Archeoloog David Kennedy herzag de site in de 21e eeuw en herinterpreteerde wat Rees 'fish-traps' noemde als ommuurde tuinen die gebouwd waren om jaarlijkse overstromingen als irrigatie te exploiteren. Hij voerde aan dat de locatie van de site tussen de Azraq-oase en de Umayyad / Abbasid-site van Qasr el-Hallabat betekende dat het waarschijnlijk op een migratieroute was die door nomadische herders. Hibabiya was een dorp dat seizoensgebonden werd bevolkt door herders, die gebruik maakten van de beweidingsmogelijkheden en de opportunistische landbouwmogelijkheden bij jaarlijkse migraties. Talrijk woestijnvliegers zijn geïdentificeerd in de regio en ondersteunen deze hypothese.
Essouk-Tadmakka was een belangrijke vroege stop op het karavaanpad op de Trans-Sahara handelsroute en een vroeg centrum van de Berber en Toeareg-culturen in wat nu Mali is. De Berbers en Toeareg waren nomadenverenigingen in de Saharawoestijn die tijdens het vroege islamitische tijdperk (ca. 650-1500 n.Chr.) De handelskaravanen in Afrika bezuiden de Sahara controleerden.

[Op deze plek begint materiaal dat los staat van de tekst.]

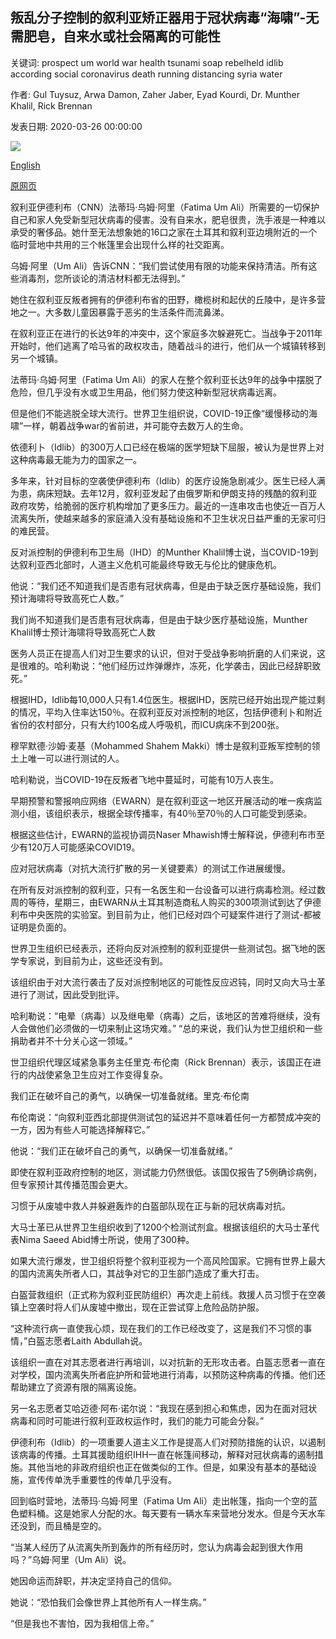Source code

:## 叛乱分子控制的叙利亚矫正器用于冠状病毒“海啸”-无需肥皂，自来水或社会隔离的可能性

关键词: prospect um world war health tsunami soap rebelheld idlib according social coronavirus death running distancing syria water

作者: Gul Tuysuz, Arwa Damon, Zaher Jaber, Eyad Kourdi, Dr. Munther Khalil, Rick Brennan

发表日期: 2020-03-26 00:00:00

![](https://cdn.cnn.com/cnnnext/dam/assets/200325144809-01-syria-idlib-coronavirus-intl-super-tease.jpg)

[English](Rebel-held%20Syria%20braces%20for%20coronavirus%20%27tsunami%27%20--%20without%20soap%2C%20running%20water%20or%20the%20prospect%20of%20social%20distancing.md)

[原网页](https://edition.cnn.com/2020/03/26/middleeast/syria-idlib-coronavirus-intl/index.html)

叙利亚伊德利布（CNN）法蒂玛·乌姆·阿里（Fatima Um Ali）所需要的一切保护自己和家人免受新型冠状病毒的侵害。没有自来水，肥皂很贵，洗手液是一种难以承受的奢侈品。她什至无法想象她的16口之家在土耳其和叙利亚边境附近的一个临时营地中共用的三个帐篷里会出现什么样的社交距离。

乌姆·阿里（Um Ali）告诉CNN：“我们尝试使用有限的功能来保持清洁。所有这些消毒剂，您所谈论的清洁材料都无法得到。”

她住在叙利亚反叛者拥有的伊德利布省的田野，橄榄树和起伏的丘陵中，是许多营地之一。大多数儿童因暴露于恶劣的生活条件而流鼻涕。

在叙利亚正在进行的长达9年的冲突中，这个家庭多次躲避死亡。当战争于2011年开始时，他们逃离了哈马省的政权攻击，随着战斗的进行，他们从一个城镇转移到另一个城镇。

法蒂玛·乌姆·阿里（Fatima Um Ali）的家人在整个叙利亚长达9年的战争中摆脱了危险，但几乎没有水或卫生用品，他们努力使这种新型冠状病毒远离。

但是他们不能逃脱全球大流行。世界卫生组织说，COVID-19正像“缓慢移动的海啸”一样，朝着战争war的省前进，并可能夺去数万人的生命。

依德利卜（Idlib）的300万人口已经在极端的医学短缺下屈服，被认为是世界上对这种病毒最无能为力的国家之一。

多年来，针对目标的空袭使伊德利布（Idlib）的医疗设施急剧减少。医生已经人满为患，病床短缺。去年12月，叙利亚发起了由俄罗斯和伊朗支持的残酷的叙利亚政府攻势，给脆弱的医疗机构增加了更多压力。最近的一连串攻击也使近一百万人流离失所，使越来越多的家庭涌入没有基础设施和不卫生状况日益严重的无家可归的难民营。

反对派控制的伊德利布卫生局（IHD）的Munther Khalil博士说，当COVID-19到达叙利亚西北部时，人道主义危机可能最终导致无与伦比的健康危机。

他说：“我们还不知道我们是否患有冠状病毒，但是由于缺乏医疗基础设施，我们预计海啸将导致高死亡人数。”

我们尚不知道我们是否患有冠状病毒，但是由于缺少医疗基础设施，Munther Khalil博士预计海啸将导致高死亡人数

医务人员正在提高人们对卫生要求的认识，但对于受战争影响折磨的人们来说，这是很难的。哈利勒说：“他们经历过炸弹爆炸，冻死，化学袭击，因此已经辞职致死。”

根据IHD，Idlib每10,000人只有1.4位医生。根据IHD，医院已经开始出现产能过剩的情况，平均入住率达150％。在叙利亚反对派控制的地区，包括伊德利卜和附近省份的农村部分，只有大约100名成人呼吸机，而ICU病床不到200张。

穆罕默德·沙姆·麦基（Mohammed Shahem Makki）博士是叙利亚叛军控制的领土上唯一可以进行测试的人。

哈利勒说，当COVID-19在反叛者飞地中蔓延时，可能有10万人丧生。

早期预警和警报响应网络（EWARN）是在叙利亚这一地区开展活动的唯一疾病监测小组，该组织表示，根据全球传播率，有40％至70％的人口可能受到感染。

根据这些估计，EWARN的监视协调员Naser Mhawish博士解释说，伊德利布市至少有120万人可能感染COVID19。

应对冠状病毒（对抗大流行扩散的另一关键要素）的测试工作进展缓慢。

在所有反对派控制的叙利亚，只有一名医生和一台设备可以进行病毒检测。经过数周的等待，星期三，由EWARN从土耳其制造商私人购买的300项测试到达了伊德利布中央医院的实验室。到目前为止，他们已经对四个可疑案件进行了测试-都被证明是负面的。

世界卫生组织已经表示，还将向反对派控制的叙利亚提供一些测试包。据飞地的医学专家说，到目前为止，这些还没有到。

该组织由于对大流行袭击了反对派控制地区的可能性反应迟钝，同时又向大马士革进行了测试，因此受到批评。

哈利勒说：“电晕（病毒）以及继电晕（病毒）之后，该地区的苦难将继续，没有人会做他们必须做的一切来制止这场灾难。” “总的来说，我们认为世卫组织和一些捐助者并不十分关心这一领域。”

世卫组织代理区域紧急事务主任里克·布伦南（Rick Brennan）表示，该国正在进行的内战使紧急卫生应对工作变得复杂。

我们正在破坏自己的勇气，以确保一切准备就绪。里克·布伦南

布伦南说：“向叙利亚西北部提供测试包的延迟并不意味着任何一方都赞成冲突的一方，因为有些人可能选择解释它。”

他说：“我们正在破坏自己的勇气，以确保一切准备就绪。”

即使在叙利亚政府控制的地区，测试能力仍然很低。该国仅报告了5例确诊病例，但专家预计其传播范围会更大。

习惯于从废墟中救人并躲避轰炸的白盔部队现在正与新的冠状病毒对抗。

大马士革已从世界卫生组织收到了1200个检测试剂盒。根据该组织的大马士革代表Nima Saeed Abid博士所说，使用了300种。

如果大流行爆发，世卫组织将整个叙利亚视为一个高风险国家。它拥有世界上最大的国内流离失所者人口，其战争对它的卫生部门造成了重大打击。

白盔营救组织（正式称为叙利亚民防组织）再次走上前线。救援人员习惯于在空袭镇上空袭时将人们从废墟中撤出，现在正尝试穿上危险品防护服。

“这种流行病一直使我心烦，现在我们的工作已经改变了，这是我们不习惯的事情，”白盔志愿者Laith Abdullah说。

该组织一直在对其志愿者进行再培训，以对抗新的无形攻击者。白盔志愿者一直在对学校，国内流离失所者庇护所和营地进行消毒，以预防这种病毒的传播。他们还帮助建立了资源有限的隔离设施。

另一名志愿者艾哈迈德·阿布·诺尔说：“我现在感到担心和焦虑，因为在面对冠状病毒和同时可能进行叙利亚政权运作时，我们的能力可能会分裂。”

伊德利布（Idlib）的一项重要人道主义工作是提高人们对预防措施的认识，以遏制该病毒的传播。土耳其援助组织IHH一直在帐篷间移动，解释对冠状病毒的遏制措施。其他当地的非政府组织也正在做类似的工作。但是，如果没有基本的基础设施，宣传传单洗手重要性的传单几乎没有。

回到临时营地，法蒂玛·乌姆·阿里（Fatima Um Ali）走出帐篷，指向一个空的蓝色塑料桶。这是她家人分配的水。每天要有一辆水车来营地分发水。但是今天水车还没到，而且桶是空的。

“当某人经历了从流离失所到轰炸的所有经历时，您认为病毒会起到很大作用吗？”乌姆·阿里（Um Ali）说。

她因命运而辞职，并决定坚持自己的信仰。

她说：“恐怕我们会像世界上其他所有人一样生病。”

“但是我也不害怕，因为我相信上帝。”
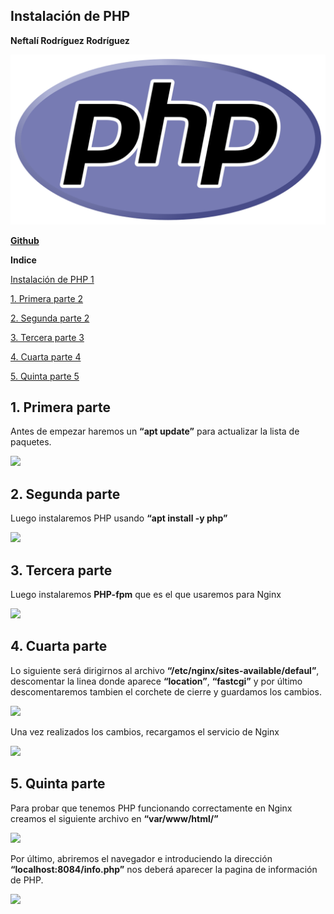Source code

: ﻿## **Instalación de PHP**

**Neftalí Rodríguez Rodríguez**

![](imagenes/php.png)

[**Github**](https://github.com/InKu3uS/)


**Indice**

[Instalación de PHP	1](#id0)

[1. Primera parte	2](#id1)

[2. Segunda parte	2](#id2)

[3. Tercera parte	3](#id3)

[4. Cuarta parte	4](#id4)

[5. Quinta parte	5](#id5)



## **1. Primera parte**<a name="id1"></a>


Antes de empezar haremos un **“apt update”** para actualizar la lista de paquetes.

![](Aspose.Words.1ede9667-352e-4edd-956c-49390d4b3f46.002.png)



## **2. Segunda parte**<a name="id2"></a>

Luego instalaremos PHP usando **“apt install -y php”**

![](Aspose.Words.1ede9667-352e-4edd-956c-49390d4b3f46.003.png)



## **3. Tercera parte**<a name="id3"></a>

Luego instalaremos **PHP-fpm** que es el que usaremos para Nginx


![](Aspose.Words.1ede9667-352e-4edd-956c-49390d4b3f46.004.png)



## **4. Cuarta parte**<a name="id4"></a>

Lo siguiente será dirigirnos al archivo **“/etc/nginx/sites-available/defaul”**, descomentar la linea donde aparece **“location”**, **“fastcgi”** y por último descomentaremos tambien el corchete de cierre y guardamos los cambios.

![](Aspose.Words.1ede9667-352e-4edd-956c-49390d4b3f46.005.png)

Una vez realizados los cambios, recargamos el servicio de Nginx

![](Aspose.Words.1ede9667-352e-4edd-956c-49390d4b3f46.006.png)



## **5. Quinta parte**<a name="id5"></a>

Para probar que tenemos PHP funcionando correctamente en Nginx creamos el siguiente archivo en **“var/www/html/”**


![](Aspose.Words.1ede9667-352e-4edd-956c-49390d4b3f46.007.png)

Por último, abriremos el navegador e introduciendo la dirección **“localhost:8084/info.php”** nos deberá aparecer la pagina de información de PHP.



![](Aspose.Words.1ede9667-352e-4edd-956c-49390d4b3f46.008.png)






















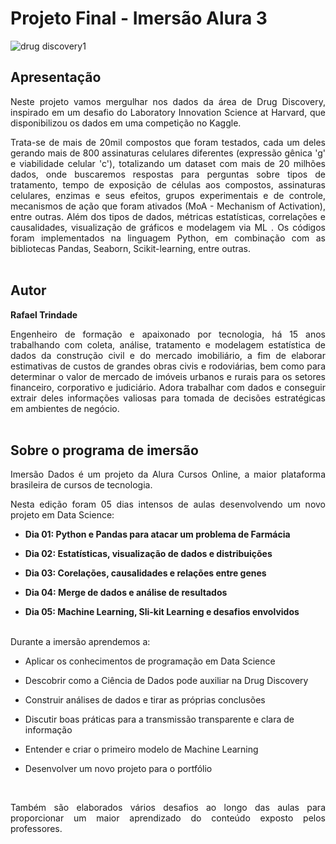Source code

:# Projeto Final - Imersão Alura 3

![drug discovery1](https://user-images.githubusercontent.com/83909180/117577533-87979600-b0c0-11eb-88f6-07b095802140.jpg)

## Apresentação

<p  align = "justify">Neste projeto vamos mergulhar nos dados da área de Drug Discovery, inspirado em um desafio do Laboratory Innovation Science at Harvard, que disponibilizou os dados em uma competição no Kaggle. 

<p  align = "justify">Trata-se de mais de 20mil compostos que foram testados, cada um deles gerando mais de 800 assinaturas celulares diferentes (expressão gênica 'g' e viabilidade celular 'c'), totalizando um dataset com mais de 20 milhões dados, onde buscaremos respostas para perguntas sobre tipos de tratamento, tempo de exposição de células aos compostos, assinaturas celulares, enzimas e seus efeitos, grupos experimentais e de controle, mecanismos de ação que foram ativados (MoA - Mechanism of Activation), entre outras. Além dos tipos de dados, métricas estatísticas, correlações e causalidades, visualização de gráficos e modelagem via ML . Os códigos foram implementados na linguagem Python, em combinação com as bibliotecas Pandas, Seaborn, Scikit-learning, entre outras.
<br><br>

## **Autor**

 **Rafael Trindade**

<p  align = "justify">Engenheiro de formação e apaixonado por tecnologia, há 15 anos trabalhando com coleta, análise, tratamento e modelagem estatística de dados da construção civil e do mercado imobiliário, a fim de elaborar estimativas de custos de grandes obras civis e rodoviárias, bem como para determinar o valor de mercado de imóveis urbanos e rurais para os setores financeiro, corporativo e judiciário. Adora trabalhar com dados e conseguir extrair deles informações valiosas para tomada de decisões estratégicas em ambientes de negócio.
<br><br>

## **Sobre o programa de imersão**

<p  align = "justify">Imersão Dados é um projeto da Alura Cursos Online, a maior plataforma brasileira de cursos de tecnologia.

<p  align = "justify">Nesta edição foram 05 dias intensos de aulas desenvolvendo um novo projeto em Data Science:

<br>

* **Dia 01: Python e Pandas para atacar um problema de Farmácia**

* **Dia 02: Estatísticas, visualização de dados e distribuições**

* **Dia 03: Corelações, causalidades e relações entre genes**

* **Dia 04: Merge de dados e análise de resultados**

* **Dia 05: Machine Learning, Sli-kit Learning e desafios envolvidos**

  
<br>
Durante a imersão aprendemos a:
   
 - Aplicar os conhecimentos de programação em Data Science
   
 - Descobrir como a Ciência de Dados pode auxiliar na Drug Discovery
   
 - Construir análises de dados e tirar as próprias conclusões
   
-  Discutir boas práticas para a transmissão transparente e clara de
   informação

- Entender e criar o primeiro modelo de Machine Learning

- Desenvolver um novo projeto para o portfólio

<br>  
<p  align = "justify">Também são elaborados vários desafios ao longo das aulas para proporcionar um maior aprendizado do conteúdo exposto pelos professores.
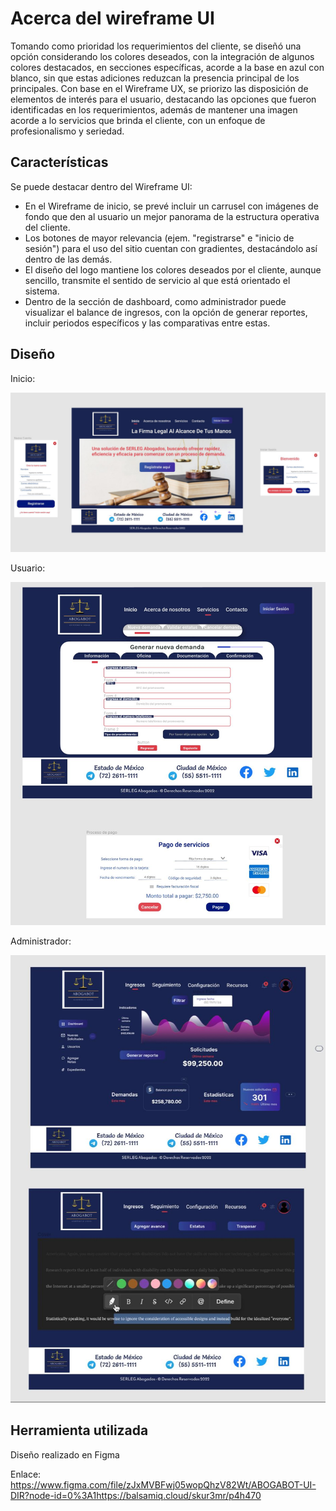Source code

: # Acerca del wireframe UI

Tomando como prioridad los requerimientos del cliente, se diseñó una opción considerando los colores deseados, con la integración de algunos colores destacados, en secciones específicas, acorde a la base en azul con blanco, sin que estas adiciones reduzcan la presencia principal de los principales. Con base en el Wireframe UX, se priorizo las disposición de elementos de interés para el usuario, destacando las opciones que fueron identificadas en los requerimientos, además de mantener una imagen acorde a lo servicios que brinda el cliente, con un enfoque de profesionalismo y seriedad. 

## Características

Se puede destacar dentro del Wireframe UI:

* En el Wireframe de inicio, se prevé incluir un carrusel con imágenes de fondo que den al usuario un mejor panorama de la estructura operativa del cliente.
* Los botones de mayor relevancia (ejem. "registrarse" e "inicio de sesión") para el uso del sitio cuentan con gradientes, destacándolo así dentro de las demás.
* El diseño del logo mantiene los colores deseados por el cliente, aunque sencillo, transmite el sentido de servicio al que está orientado el sistema.
* Dentro de la sección de dashboard, como administrador puede visualizar el balance de ingresos, con la opción de generar reportes, incluir periodos específicos y las comparativas entre estas.

## Diseño

Inicio:

![](image/WireframeUI_DIR/1646275996264.png)

Usuario:

![](image/WireframeUI_DIR/1646276015611.png)

Administrador:

![](image/WireframeUI_DIR/1646276029308.png)


## Herramienta utilizada

Diseño realizado en Figma

Enlace: https://www.figma.com/file/zJxMVBFwj05wopQhzV82Wt/ABOGABOT-UI-DIR?node-id=0%3A1https://balsamiq.cloud/skur3mr/p4h470
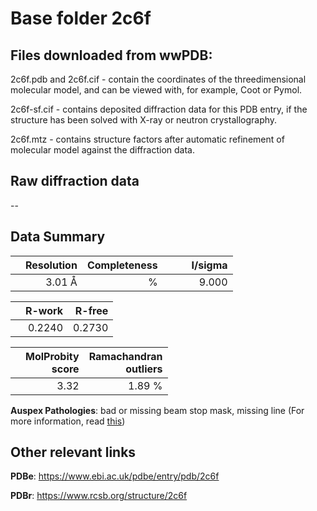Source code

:# Base folder 2c6f

## Files downloaded from wwPDB:

2c6f.pdb and 2c6f.cif - contain the coordinates of the threedimensional molecular model, and can be viewed with, for example, Coot or Pymol.

2c6f-sf.cif - contains deposited diffraction data for this PDB entry, if the structure has been solved with X-ray or neutron crystallography.

2c6f.mtz - contains structure factors after automatic refinement of molecular model against the diffraction data.

## Raw diffraction data

--<br> 

## Data Summary
|   | Resolution | Completeness| I/sigma |
|---|-------------:|----------------:|--------------:|
|   |3.01 Å|      %|<img width=50/>9.000|

|   | **R-work**| **R-free**   
|---|-------------:|----------------:|           
||  0.2240|  0.2730|

|   |**MolProbity<br>score**| **Ramachandran<br>outliers** 
|---|-------------:|----------------:|
||  3.32|  1.89 %|

**Auspex Pathologies**: bad or missing beam stop mask, missing line (For more information, read [this](https://github.com/thorn-lab/coronavirus_structural_task_force/blob/master/pdb/human_interaction_partners/ACE2/2c6f/validation/auspex/2c6f_auspex_comments.txt))

 



## Other relevant links 
**PDBe**:  https://www.ebi.ac.uk/pdbe/entry/pdb/2c6f
 
**PDBr**: https://www.rcsb.org/structure/2c6f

Gebaseerd op Arabische historische teksten, tegen de 10e eeuw na Christus en misschien al in de negende, Tadmakka (ook gespeld als Tadmekka en betekent "Lijkt op Mekka" in Arabisch) was een van de meest bevolkte en rijkste van de West-Afrikaanse handelssteden in de Sahara, met meer dan Tegdaoust en Koumbi Saleh in Mauritanië en Gao in Mali.
De schrijver Al-Bakri noemt Tadmekka in 1068 en beschrijft het als een grote stad geregeerd door een koning, bezet door Berbers en met een eigen gouden munt. Vanaf de 11e eeuw bevond Tadmekka zich op de route tussen de West-Afrikaanse handelsnederzettingen van de Niger Bend en Noord-Afrika en de Middellandse Zee.
Essouk-Tadmakka omvat ongeveer 50 hectare stenen gebouwen, waaronder huizen en commerciële gebouwen en caravanserais, moskeeën en talrijke vroege islamitische begraafplaatsen, waaronder monumenten met Arabisch epigrafie. De ruïnes bevinden zich in een vallei omringd door rotswanden en een wadi loopt door het midden van de site.
Essouk werd voor het eerst verkend in de 21e eeuw, veel later dan andere handelssteden in de Sahara, deels vanwege de burgerlijke onrust in Mali in de jaren negentig. Onder leiding van de missie werden in 2005 opgravingen gehouden Culturelle Essouk, Malian Institut des Sciences Humaines en de Direction Nationale du Patrimoine Culturel.
De hoofdstad van het islamitische Fulani-kalifaat Macina (ook wel gespeld als Massina of Masina), Hamdallahi is een versterkte stad die in 1820 werd gebouwd en in 1862 werd vernietigd. Hamdallahi is opgericht door de Fulani-herder Sekou Ahadou, die in het begin van de 19e eeuw besloot om een thuis voor zijn nomadische pastoralistische volgelingen, en om een meer rigoureuze versie van de islam te beoefenen dan hij zag Djenne. In 1862 werd de site ingenomen door El Hadj Oumar Tall en twee jaar later werd de site verlaten en verbrand.
De bestaande architectuur in Hamdallahi omvat de zij-aan-zijconstructies van de Grote Moskee en het paleis van Sekou Ahadou, beide gebouwd van in de zon gedroogde bakstenen van de West-Afrikaanse Butabu-vorm. Het hoofdgebouw is omgeven door een vijfhoekige muur van zongedroogd adobes.
De site is interessant voor archeologen en antropologen die meer willen weten over theocratieën. Bovendien zijn ethnoarchaeologen geïnteresseerd in Hamdallahi vanwege de bekende etnische associatie met het Fulani-kalifaat.
Eric Huysecom van de Universiteit van Genève heeft archeologisch onderzoek gedaan in Hamdallahi, waarbij hij een aanwezigheid van Fulani heeft geïdentificeerd op basis van culturele elementen zoals keramische aardewerkvormen. Huysecom vond echter ook aanvullende elementen (zoals regenwatergoten die zijn overgenomen van Somono- of Bambara-verenigingen) om in te vullen waar het Fulani-repertoire ontbrak. Hamdallahi wordt gezien als een belangrijke partner in de islamisering van hun buren de Dogon.